Born Lucas Nathan, Jerry Paper is based in LA and draws on his experience moving from New York city to the West Coast while exploring themes of “the endless human cycle of desire and satisfaction.” The laid back and low volume album bristling with wavy synthesizers and reverb soaked vocals is co-produced by Matty Tavares, a member of BADBADNOTGOOD. Those familiar with the jazz fusion and free improvisational style of this band and Tavares voice on keys and synths will feel right at home.
There is an undeniable dreamy timbre through the entire album. It is a pleasant blend of psychedelic rock meeting wistful synth textures of electronic music. For lovers of lo-fi, there is more than enough to enjoy. The album begins as though it is powering on. “Your Cocoon” (the single featured in Peanut Butter Wolf’s set) climbs up to speed into a wash of funky drums and plucky guitar accompaniments.
“A Moment” has an undeniable bossa nova flavor to it made clear through the driving brushes on drums and the silky background vocals. “My God,” another single from the project, is a melancholy meditation on the true importance of financial worth. Many of the narratives sung through the album are sometimes hard to decipher due to the unique and thick processing done to Jerry Paper’s deep vocals. This does nothing to take away from the album and adds a mystique that compliments the sound.
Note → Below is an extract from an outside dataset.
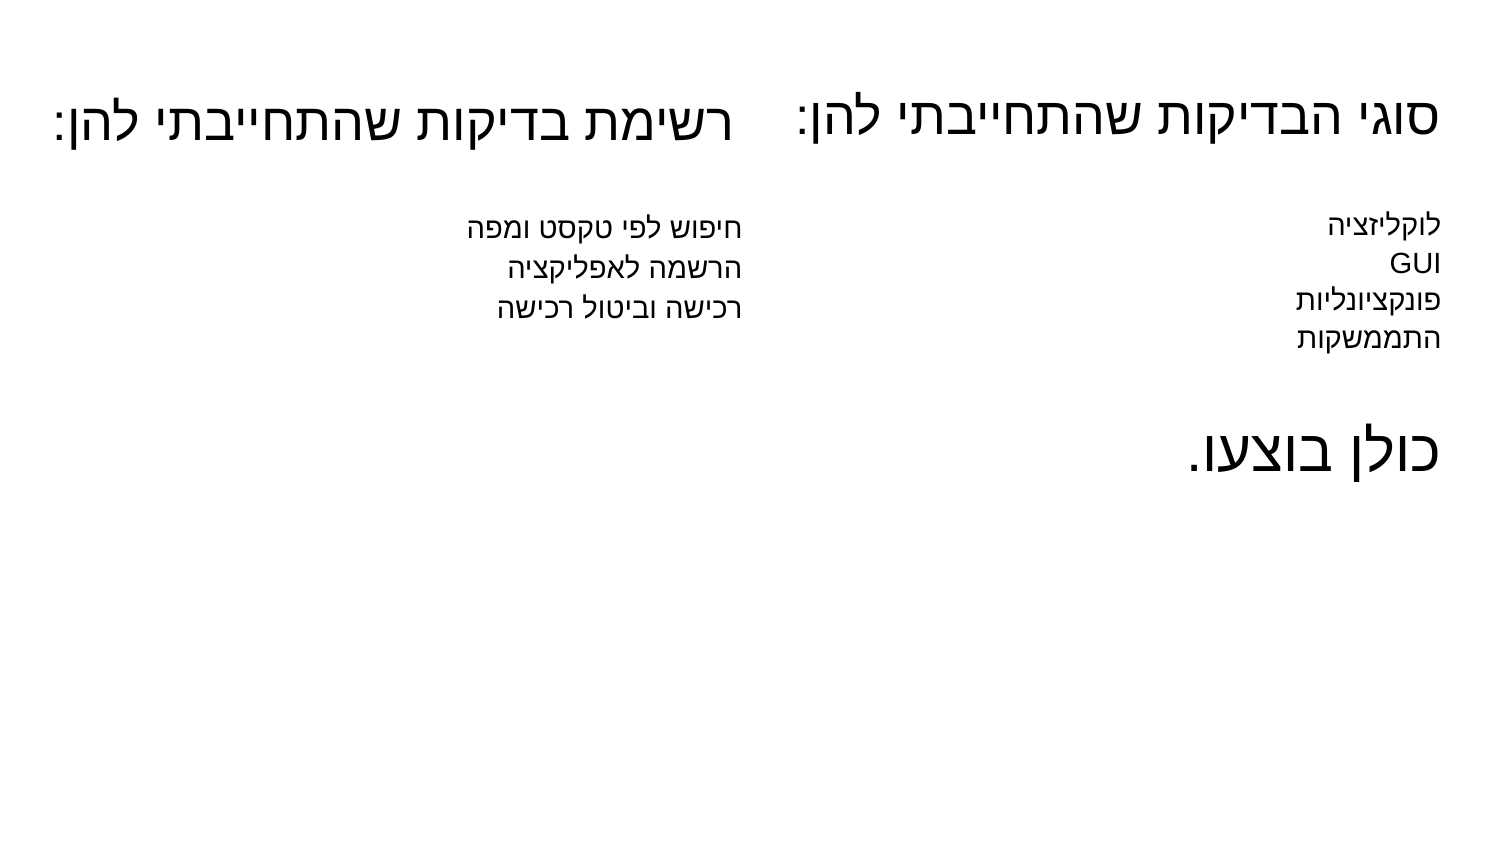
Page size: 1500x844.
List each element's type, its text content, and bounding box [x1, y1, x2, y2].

I feel like there is a definite embrace of what may be seen as “cheesy.” It is a quirky sound, but it is so refined and self-aware that it sets itself apart in its own category. The album is as pleasing to listen to as it is filled with deep commentary on the reality of our surroundings allowing the listener to sit back and relax or interact in a more thought provoking manner. It is a soft-rock masterpiece that has been well worth the wait.